Academic Editor: Namakkal S. Rajasekaran

Copyright © 2017 Huan He et al. This is an open access article distributed under the Creative Commons Attribution License, which permits unrestricted use, distribution, and reproduction in any medium, provided the original work is properly cited.

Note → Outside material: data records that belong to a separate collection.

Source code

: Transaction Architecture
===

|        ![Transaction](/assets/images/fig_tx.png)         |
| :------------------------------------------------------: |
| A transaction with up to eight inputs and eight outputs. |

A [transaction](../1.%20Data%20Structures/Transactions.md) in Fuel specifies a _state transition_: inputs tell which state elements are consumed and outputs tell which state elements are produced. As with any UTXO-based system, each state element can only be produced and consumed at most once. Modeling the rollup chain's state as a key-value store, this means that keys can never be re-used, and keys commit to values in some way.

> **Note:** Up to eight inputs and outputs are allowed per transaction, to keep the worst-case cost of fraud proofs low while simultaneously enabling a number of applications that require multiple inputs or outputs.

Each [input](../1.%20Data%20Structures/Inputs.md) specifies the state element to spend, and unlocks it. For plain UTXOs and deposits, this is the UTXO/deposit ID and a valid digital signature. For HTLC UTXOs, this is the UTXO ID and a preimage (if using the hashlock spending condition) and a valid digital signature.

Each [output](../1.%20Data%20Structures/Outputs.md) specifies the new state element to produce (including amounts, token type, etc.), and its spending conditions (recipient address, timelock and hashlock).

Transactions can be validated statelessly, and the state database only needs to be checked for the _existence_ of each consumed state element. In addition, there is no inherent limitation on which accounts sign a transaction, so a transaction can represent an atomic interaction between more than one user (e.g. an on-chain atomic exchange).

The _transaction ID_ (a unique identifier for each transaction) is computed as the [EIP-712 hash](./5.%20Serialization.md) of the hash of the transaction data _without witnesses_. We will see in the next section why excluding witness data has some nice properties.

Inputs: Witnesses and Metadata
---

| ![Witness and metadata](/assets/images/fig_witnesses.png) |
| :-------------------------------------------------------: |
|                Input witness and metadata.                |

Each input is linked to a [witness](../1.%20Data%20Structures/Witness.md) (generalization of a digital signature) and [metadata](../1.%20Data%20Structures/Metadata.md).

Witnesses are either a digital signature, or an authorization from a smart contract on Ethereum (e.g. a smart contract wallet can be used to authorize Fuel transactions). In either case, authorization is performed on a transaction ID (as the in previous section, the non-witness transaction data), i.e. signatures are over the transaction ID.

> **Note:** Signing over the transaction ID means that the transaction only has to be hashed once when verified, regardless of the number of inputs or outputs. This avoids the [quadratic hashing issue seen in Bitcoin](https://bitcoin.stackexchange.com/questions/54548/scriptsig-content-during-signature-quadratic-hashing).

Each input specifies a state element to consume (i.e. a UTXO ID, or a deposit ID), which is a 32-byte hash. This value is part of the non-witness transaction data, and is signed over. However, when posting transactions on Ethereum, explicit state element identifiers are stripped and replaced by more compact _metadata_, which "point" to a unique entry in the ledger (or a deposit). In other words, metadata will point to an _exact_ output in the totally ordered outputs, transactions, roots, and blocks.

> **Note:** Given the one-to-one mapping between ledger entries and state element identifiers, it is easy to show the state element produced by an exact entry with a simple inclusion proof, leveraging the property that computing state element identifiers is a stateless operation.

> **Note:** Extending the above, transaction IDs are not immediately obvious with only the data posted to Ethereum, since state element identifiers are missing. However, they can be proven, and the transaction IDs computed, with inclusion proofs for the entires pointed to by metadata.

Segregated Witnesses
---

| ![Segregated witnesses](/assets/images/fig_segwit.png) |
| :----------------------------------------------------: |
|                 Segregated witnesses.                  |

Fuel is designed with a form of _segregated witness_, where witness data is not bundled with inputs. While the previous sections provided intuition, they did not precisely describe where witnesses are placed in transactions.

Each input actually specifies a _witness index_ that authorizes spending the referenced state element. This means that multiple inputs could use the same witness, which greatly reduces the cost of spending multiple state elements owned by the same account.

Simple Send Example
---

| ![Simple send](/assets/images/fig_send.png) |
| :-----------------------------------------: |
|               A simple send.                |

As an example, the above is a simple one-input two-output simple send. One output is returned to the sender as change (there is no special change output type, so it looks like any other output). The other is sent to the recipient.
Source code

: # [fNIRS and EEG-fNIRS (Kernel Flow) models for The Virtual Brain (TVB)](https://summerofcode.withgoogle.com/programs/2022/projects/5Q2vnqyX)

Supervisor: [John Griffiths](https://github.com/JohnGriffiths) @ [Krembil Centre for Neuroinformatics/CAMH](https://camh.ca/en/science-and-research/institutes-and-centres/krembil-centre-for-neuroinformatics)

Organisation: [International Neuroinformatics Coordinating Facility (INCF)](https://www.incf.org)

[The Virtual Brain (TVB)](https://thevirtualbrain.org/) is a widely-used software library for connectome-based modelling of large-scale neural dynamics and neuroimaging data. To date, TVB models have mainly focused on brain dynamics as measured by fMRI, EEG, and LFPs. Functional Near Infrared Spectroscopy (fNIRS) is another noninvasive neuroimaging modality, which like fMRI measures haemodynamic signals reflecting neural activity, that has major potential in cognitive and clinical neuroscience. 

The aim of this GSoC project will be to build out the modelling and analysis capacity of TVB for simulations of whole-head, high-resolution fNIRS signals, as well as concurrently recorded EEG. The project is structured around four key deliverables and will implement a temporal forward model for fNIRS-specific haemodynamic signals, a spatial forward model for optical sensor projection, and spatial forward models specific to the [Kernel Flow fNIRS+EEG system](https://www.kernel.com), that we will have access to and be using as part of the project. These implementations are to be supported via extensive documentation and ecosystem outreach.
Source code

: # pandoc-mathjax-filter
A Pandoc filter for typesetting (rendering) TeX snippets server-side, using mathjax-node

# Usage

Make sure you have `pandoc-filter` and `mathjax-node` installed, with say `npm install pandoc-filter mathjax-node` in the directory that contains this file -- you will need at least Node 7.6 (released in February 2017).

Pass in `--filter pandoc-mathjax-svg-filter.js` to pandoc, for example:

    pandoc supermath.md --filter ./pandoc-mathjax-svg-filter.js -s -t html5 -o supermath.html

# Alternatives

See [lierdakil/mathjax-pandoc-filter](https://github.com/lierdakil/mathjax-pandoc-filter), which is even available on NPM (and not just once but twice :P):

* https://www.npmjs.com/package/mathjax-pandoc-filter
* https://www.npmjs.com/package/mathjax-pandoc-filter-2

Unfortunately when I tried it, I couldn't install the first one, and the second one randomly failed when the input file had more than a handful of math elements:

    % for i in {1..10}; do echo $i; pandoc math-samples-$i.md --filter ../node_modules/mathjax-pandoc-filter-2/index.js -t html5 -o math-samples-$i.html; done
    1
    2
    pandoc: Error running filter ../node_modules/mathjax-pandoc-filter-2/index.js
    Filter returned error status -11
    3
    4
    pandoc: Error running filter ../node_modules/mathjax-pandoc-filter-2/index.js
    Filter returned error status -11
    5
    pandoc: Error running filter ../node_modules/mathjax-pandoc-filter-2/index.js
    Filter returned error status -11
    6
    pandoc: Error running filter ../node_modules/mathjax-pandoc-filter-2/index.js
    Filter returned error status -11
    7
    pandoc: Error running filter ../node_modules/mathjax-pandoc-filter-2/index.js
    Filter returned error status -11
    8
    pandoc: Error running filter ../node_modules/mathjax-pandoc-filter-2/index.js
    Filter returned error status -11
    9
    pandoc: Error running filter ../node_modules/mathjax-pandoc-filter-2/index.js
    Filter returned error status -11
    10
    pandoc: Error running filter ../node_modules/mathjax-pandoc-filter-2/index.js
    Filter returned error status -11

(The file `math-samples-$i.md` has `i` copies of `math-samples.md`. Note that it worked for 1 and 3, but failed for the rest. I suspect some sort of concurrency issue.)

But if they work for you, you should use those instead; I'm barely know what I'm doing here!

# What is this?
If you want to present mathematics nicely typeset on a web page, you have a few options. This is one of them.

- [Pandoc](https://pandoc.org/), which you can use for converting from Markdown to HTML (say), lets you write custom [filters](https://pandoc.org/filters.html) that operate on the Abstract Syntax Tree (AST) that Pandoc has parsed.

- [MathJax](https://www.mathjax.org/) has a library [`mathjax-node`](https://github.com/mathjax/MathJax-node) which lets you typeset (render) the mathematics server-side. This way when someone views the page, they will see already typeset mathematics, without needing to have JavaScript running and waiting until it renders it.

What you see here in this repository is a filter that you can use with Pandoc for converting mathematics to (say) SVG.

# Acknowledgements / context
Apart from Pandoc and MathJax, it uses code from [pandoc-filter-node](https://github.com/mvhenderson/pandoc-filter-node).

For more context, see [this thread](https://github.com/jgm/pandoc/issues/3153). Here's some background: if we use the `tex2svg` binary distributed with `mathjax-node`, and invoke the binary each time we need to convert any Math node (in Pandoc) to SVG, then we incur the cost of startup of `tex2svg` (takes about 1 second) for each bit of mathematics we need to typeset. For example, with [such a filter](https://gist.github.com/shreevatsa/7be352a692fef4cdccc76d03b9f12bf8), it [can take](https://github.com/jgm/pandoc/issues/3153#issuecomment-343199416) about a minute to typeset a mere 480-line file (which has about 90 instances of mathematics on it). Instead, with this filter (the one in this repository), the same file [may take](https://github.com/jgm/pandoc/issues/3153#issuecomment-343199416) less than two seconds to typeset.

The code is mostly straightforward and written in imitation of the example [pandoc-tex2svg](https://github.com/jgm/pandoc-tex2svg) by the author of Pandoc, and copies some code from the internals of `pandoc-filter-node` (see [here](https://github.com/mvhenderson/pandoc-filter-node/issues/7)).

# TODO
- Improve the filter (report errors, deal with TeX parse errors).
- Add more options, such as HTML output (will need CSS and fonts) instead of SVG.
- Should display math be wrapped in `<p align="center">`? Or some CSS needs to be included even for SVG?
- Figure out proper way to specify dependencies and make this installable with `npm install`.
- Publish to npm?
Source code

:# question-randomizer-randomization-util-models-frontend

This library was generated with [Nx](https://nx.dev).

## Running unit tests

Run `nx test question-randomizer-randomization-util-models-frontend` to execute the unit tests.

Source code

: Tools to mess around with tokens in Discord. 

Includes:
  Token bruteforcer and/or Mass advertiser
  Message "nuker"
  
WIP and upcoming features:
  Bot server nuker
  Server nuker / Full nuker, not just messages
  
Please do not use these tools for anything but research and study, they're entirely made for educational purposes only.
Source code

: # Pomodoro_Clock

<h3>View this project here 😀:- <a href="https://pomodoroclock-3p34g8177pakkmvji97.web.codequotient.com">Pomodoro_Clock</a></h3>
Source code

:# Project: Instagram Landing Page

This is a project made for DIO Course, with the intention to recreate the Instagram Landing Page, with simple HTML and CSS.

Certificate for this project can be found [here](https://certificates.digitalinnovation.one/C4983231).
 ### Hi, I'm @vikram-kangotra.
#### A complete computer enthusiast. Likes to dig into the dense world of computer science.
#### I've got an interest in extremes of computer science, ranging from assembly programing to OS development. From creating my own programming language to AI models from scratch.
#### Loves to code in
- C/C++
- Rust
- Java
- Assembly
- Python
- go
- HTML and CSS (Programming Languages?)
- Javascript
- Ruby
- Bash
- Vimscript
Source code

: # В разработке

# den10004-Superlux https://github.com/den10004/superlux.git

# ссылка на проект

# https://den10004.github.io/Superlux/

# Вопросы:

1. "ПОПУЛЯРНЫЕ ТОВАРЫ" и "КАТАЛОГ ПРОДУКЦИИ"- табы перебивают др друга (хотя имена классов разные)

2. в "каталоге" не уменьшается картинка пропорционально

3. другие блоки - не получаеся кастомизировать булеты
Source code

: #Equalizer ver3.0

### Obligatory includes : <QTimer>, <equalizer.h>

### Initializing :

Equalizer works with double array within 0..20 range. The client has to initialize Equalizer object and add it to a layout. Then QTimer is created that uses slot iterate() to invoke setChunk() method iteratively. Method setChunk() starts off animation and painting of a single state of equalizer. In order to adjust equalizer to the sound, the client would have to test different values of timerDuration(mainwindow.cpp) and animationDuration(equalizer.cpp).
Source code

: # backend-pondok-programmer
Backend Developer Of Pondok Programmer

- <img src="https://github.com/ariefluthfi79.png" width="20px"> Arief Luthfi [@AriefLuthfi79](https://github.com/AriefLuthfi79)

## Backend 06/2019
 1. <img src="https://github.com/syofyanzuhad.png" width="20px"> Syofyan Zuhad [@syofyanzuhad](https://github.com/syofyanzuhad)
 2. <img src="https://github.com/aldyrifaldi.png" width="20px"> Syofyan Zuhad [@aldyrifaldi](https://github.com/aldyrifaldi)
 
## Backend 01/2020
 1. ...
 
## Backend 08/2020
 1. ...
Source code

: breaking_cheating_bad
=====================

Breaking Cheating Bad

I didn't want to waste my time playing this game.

Capsaicin (Cap) has been reported to have beneficial effects on cardiovascular system, but the mechanisms underlying these effects are still poorly understood. Apoptosis has been shown to be involved in mitochondrial dysfunction, and upregulating expression of SIRT1 can inhibit the apoptosis of cardiomyocytes induced by anoxia/reoxygenation (A/R). Therefore, the aim of this study was to test whether the protective effects of Cap against the injury to the cardiomyocytes are mediated by SIRT1. The effects of Cap with or without coadministration of sirtinol, a SIRT1 inhibitor, on changes induced by A/R in the cell viability, activities of lactate dehydrogenase (LDH), creatine phosphokinase (CPK), levels of intracellular reactive oxygen species (ROS), and mitochondrial membrane potential (MMP), related protein expression, mitochondrial permeability transition pore (mPTP) opening, and apoptosis rate in the primary neonatal rat cardiomyocytes were tested. Cap significantly increased the cell viability, upregulated expression of SIRT1 and Bcl-2, and decreased the LDH and CPK release, generation of ROS, loss of MMP, mPTP openness, activities of caspase-3, release of the cytochrome c, and apoptosis of the cardiomyocytes. Sirtinol significantly blocked the cardioprotective effects of Cap. The results suggest that the protective effects of Cap against A/R-induced injury to the cardiomyocytes are involved with SIRT1.